[PATCH 1/2] x86/kexec: Preserve CR4.MCE during kexec

Kirill A. Shutemov posted 2 patches 2 years, 7 months ago
[PATCH 1/2] x86/kexec: Preserve CR4.MCE during kexec
Posted by Kirill A. Shutemov 2 years, 7 months ago
TDX guests are not allowed to clear CR4.MCE. Attempt to clear it leads
to #VE.

Preserve the flag during kexec.

Signed-off-by: Kirill A. Shutemov <kirill.shutemov@linux.intel.com>
---
 arch/x86/kernel/relocate_kernel_64.S | 6 +++++-
 1 file changed, 5 insertions(+), 1 deletion(-)

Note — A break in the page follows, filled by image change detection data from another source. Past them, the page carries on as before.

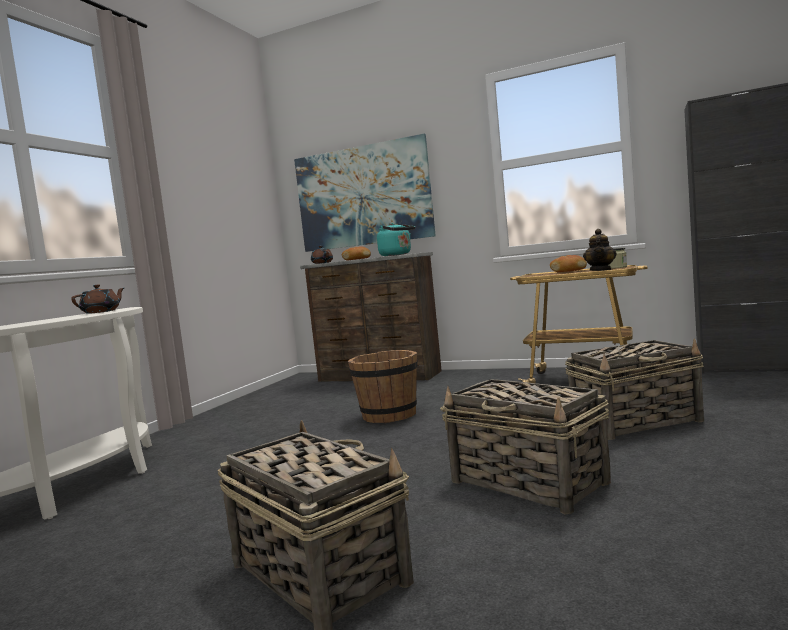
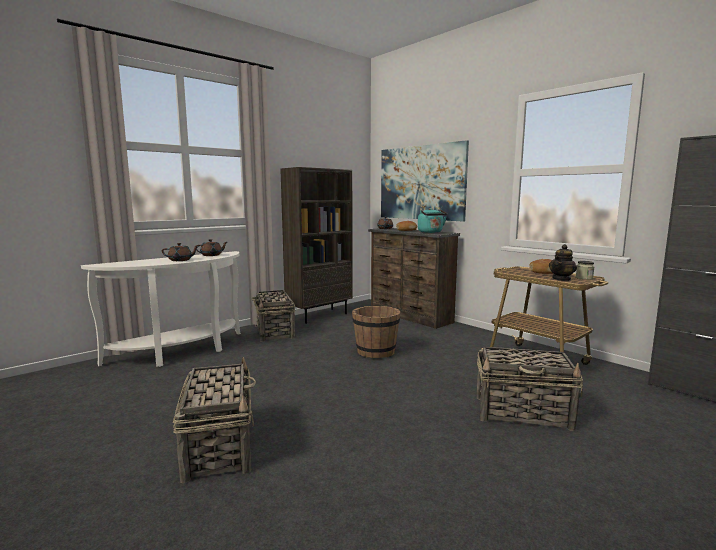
camera: 25 degrees right, 5 degrees up
basket [440,379,611,514] -> basket moved to [252,290,295,342]
none -> brown teapot [162,243,199,261]
none -> brown bookcase [280,167,353,324]

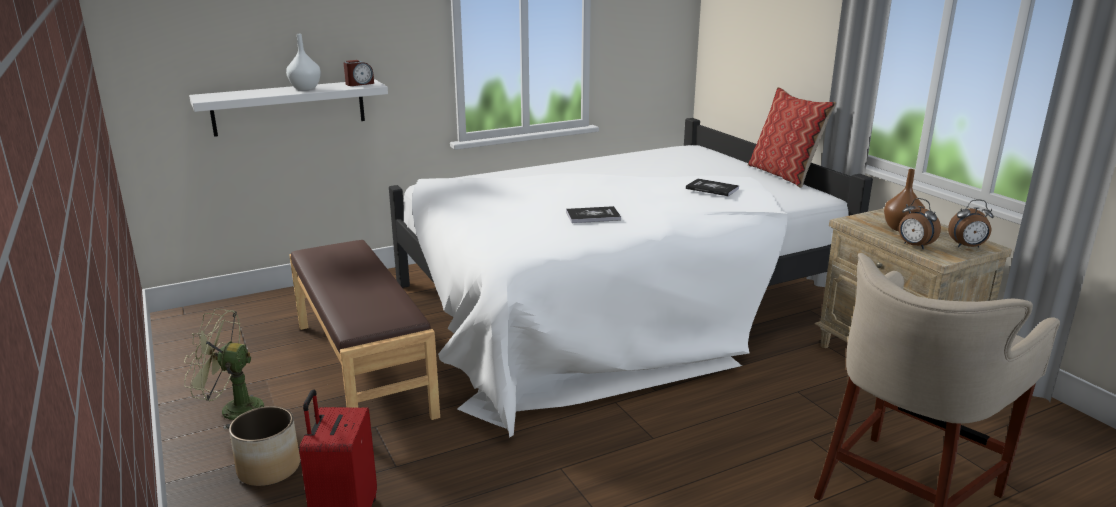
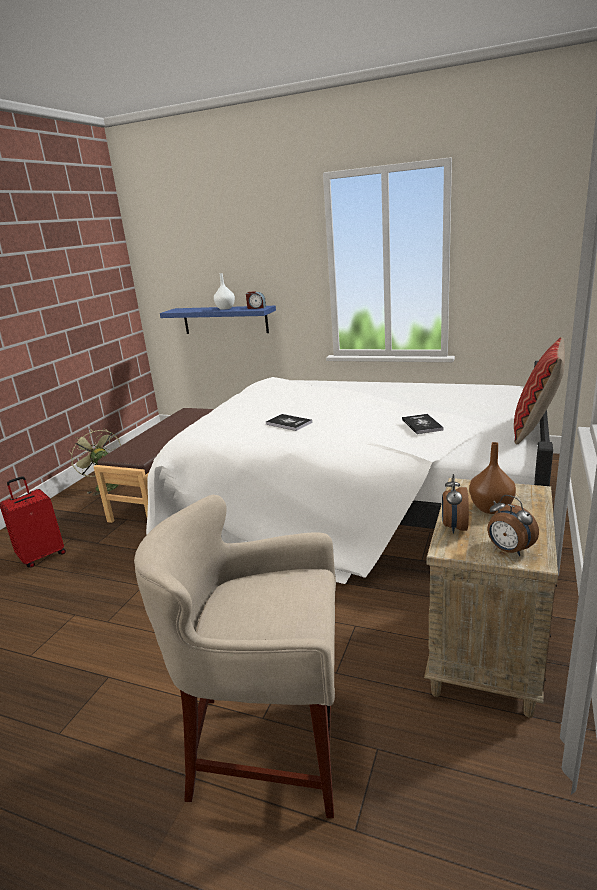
camera: 50 degrees right, 0 degrees up
white shelf [189,80,388,137] -> blue shelf [160,306,276,334]
planter [229,406,300,486] -> none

diff --git a/arch/x86/kernel/relocate_kernel_64.S b/arch/x86/kernel/relocate_kernel_64.S
index 4a73351f87f8..18f19dcc40e9 100644
--- a/arch/x86/kernel/relocate_kernel_64.S
+++ b/arch/x86/kernel/relocate_kernel_64.S
@@ -145,8 +145,12 @@ SYM_CODE_START_LOCAL_NOALIGN(identity_mapped)
 	 * Set cr4 to a known state:
 	 *  - physical address extension enabled
 	 *  - 5-level paging, if it was enabled before
+	 *  - Preserve MCE, if it was set. Clearing MCE may fault in some
+	 *    environments.
 	 */
-	movl	$X86_CR4_PAE, %eax
+	movq	%cr4, %rax
+	andl	$X86_CR4_MCE, %eax
+	orl	$X86_CR4_PAE, %eax
 	testq	$X86_CR4_LA57, %r13
 	jz	1f
 	orl	$X86_CR4_LA57, %eax
-- 
2.39.1
Re: [PATCH 1/2] x86/kexec: Preserve CR4.MCE during kexec
Posted by Andrew Cooper 2 years, 6 months ago
On 13/02/2023 11:48 pm, Kirill A. Shutemov wrote:
> TDX guests are not allowed to clear CR4.MCE. Attempt to clear it leads
> to #VE.
>
> Preserve the flag during kexec.
>
> Signed-off-by: Kirill A. Shutemov <kirill.shutemov@linux.intel.com>

That's unfortunate for TDX, but in a non-TDX system you must never
maintain CR4.MCE into kexec.

Async events, including NMIs, cannot be taken between this point and the
target having set itself up into it's intended operating mode.  During
this period you get all kinds of fun with type confusion in the IDT/TSS
and/or not having a safe stack to service the event.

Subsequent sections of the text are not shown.